The year 1873 marked the conjunctional moment when the British Abolition campaign was at its peak and the island’s clove plantations, run on slave labor, were devastated by a hurricane. This exceptional coincidence made Bargash assert his sovereign status to defend slavery, which was critical to resurrect his economy. It gave him the perfect opportunity to participate in the ongoing global discussions on abolition where he registered his presence by underlining the significance of slavery to him and his people. Indeed his defense of the island’s slave driven economy underpinned his political sovereignty.

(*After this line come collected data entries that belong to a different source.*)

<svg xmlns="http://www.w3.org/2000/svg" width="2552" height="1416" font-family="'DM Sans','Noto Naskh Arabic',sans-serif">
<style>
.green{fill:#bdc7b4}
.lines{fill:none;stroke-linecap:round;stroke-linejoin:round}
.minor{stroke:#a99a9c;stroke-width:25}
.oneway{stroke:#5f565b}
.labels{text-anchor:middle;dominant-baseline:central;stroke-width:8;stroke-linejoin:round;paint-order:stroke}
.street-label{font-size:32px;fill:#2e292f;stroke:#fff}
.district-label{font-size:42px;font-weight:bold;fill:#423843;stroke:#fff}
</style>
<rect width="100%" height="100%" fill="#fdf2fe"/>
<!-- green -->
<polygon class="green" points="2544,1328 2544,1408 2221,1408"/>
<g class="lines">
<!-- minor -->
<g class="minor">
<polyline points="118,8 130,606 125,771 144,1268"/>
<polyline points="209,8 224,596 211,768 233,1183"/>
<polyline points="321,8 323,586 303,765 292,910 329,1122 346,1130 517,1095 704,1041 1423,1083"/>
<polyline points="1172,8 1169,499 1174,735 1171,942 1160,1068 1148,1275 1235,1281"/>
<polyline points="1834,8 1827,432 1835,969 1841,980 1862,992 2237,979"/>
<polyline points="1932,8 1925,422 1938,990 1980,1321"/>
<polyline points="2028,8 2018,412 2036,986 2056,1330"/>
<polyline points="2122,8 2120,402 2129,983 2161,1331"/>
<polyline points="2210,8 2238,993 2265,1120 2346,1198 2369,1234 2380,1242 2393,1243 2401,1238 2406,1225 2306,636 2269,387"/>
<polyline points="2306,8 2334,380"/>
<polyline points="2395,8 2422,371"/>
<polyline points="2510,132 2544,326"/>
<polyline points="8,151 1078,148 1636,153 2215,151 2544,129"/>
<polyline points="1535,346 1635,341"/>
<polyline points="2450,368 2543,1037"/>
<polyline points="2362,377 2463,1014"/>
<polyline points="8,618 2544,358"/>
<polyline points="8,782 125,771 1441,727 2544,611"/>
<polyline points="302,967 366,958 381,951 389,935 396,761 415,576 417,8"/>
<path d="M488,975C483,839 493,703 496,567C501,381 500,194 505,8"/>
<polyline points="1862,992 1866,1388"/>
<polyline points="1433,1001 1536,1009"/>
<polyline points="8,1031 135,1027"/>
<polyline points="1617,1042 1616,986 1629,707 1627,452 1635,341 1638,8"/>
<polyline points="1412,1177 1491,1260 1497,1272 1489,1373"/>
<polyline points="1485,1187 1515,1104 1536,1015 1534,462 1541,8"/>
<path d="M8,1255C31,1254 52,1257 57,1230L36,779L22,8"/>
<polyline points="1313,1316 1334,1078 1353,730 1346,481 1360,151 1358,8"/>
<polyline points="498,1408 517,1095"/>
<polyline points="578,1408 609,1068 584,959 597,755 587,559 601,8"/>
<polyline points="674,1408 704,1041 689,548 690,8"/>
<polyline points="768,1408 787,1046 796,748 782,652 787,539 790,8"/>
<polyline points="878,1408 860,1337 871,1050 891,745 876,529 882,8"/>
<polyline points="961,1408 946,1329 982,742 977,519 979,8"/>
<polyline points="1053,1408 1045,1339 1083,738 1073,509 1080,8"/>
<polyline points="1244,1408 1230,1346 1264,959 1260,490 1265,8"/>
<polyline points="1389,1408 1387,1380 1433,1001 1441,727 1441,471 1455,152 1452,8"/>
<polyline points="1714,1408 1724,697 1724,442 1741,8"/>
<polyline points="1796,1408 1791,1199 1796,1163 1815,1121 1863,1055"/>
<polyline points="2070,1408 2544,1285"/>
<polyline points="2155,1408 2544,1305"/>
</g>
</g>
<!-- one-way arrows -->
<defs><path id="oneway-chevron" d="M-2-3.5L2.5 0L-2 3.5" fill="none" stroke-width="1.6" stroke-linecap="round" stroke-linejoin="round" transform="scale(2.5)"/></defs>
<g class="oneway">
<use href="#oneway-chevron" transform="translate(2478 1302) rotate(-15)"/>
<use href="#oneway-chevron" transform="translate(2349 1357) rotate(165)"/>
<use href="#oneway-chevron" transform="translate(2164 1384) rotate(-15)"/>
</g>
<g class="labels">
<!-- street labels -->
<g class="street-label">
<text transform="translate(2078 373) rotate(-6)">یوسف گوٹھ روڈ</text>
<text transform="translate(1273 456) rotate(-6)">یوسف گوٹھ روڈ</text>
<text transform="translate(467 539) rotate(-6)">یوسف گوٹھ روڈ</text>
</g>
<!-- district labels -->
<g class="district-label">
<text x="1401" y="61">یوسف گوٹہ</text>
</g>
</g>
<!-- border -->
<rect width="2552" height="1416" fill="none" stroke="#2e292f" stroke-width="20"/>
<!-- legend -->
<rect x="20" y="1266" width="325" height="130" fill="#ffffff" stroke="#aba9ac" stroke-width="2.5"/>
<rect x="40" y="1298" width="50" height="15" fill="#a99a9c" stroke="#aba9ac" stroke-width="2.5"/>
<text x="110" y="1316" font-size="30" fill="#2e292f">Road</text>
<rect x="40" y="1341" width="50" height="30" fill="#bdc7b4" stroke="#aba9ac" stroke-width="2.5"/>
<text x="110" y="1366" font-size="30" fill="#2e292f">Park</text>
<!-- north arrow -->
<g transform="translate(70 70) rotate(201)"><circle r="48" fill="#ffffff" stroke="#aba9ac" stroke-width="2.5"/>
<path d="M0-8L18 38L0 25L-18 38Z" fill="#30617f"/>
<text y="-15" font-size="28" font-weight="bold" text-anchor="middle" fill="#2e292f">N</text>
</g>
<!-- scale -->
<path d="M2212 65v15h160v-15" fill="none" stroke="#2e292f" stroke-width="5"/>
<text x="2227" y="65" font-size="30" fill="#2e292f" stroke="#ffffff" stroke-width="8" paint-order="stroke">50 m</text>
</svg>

In his discussions with Frere he put forward a sophisticated argument based on the exceptional character of Zanzibar’s political culture and economy to justify slave labor on the island even as he pledged his support for the ban on slave export. He drew a sharp contrast between the Western and the Zanzibar political economy and justified the use of slave labor, arguing that it was the lifeline of the island’s clove plantations. He argued that slave labor was integral to his political economy as, unlike the European entrepreneurs, no individual on his island was wealthy enough to set up sugar presses, earn money, and pay wages to labor. He said that he was opposed to the treaty because the end of slave labor would trigger an insurrection in the ranks of agriculturists whose lands would perish if slaves were withdrawn.
The treaty was passed by the British despite his reservations. But his participation in the discussion on slavery projected him instantly as a sovereign in his own right on the world stage. He became visible as an important figure in this wider canvas, crowded by imperial powers, as he articulated his views on what slavery meant on the island. He worked around the treaty provisions in his self-interest, emboldened with this boost to his status. He maintained a fine balance of continuing with slave labor in his territory and turning a blind eye to slave trafficking, even as on paper he pledged support to the British efforts to ban slave exports.
Bargash the Omani bridgehead?
Bargash’s interesting career makes the cosmopolitan modernity of the island as viewed from the Stone Town Café less intriguing. By the end of the nineteenth century he was very much the Omani bridgehead who brought together African slavery, Islam, and imperial politics to consolidate his rule and define his sovereignty. This sovereignty that derived from multiple contexts lent a very specific modernity to the island, one that was dependent on slavery, was religiously heeled, and was imperially entangled.
The Afro-Arab racial tensions that run through contemporary Zanzibar are a reminder that Bargash in his balancing act between the local predicaments and the imperial compulsions clearly lost out on something important. He is remembered in contemporary Zanzibar, now an autonomous island in the Republic of Tanzania, as a modernizing Sultan, but his name also ignites the old wounds of slavery. The most recent outrage over the crumbling of a part of his palace—the Bait al Ajaib—allegedly due to official neglect is a reminder of how bridgeheads like him are remembered on the island at a time when slavery is being rehabilitated in the history of its erstwhile rulers—Oman. His acts of translation have left an indelible imprint on the urban landscape of the island. The most lingering of these remain his enduring legacy in the formation of Afro-Arab racial tensions.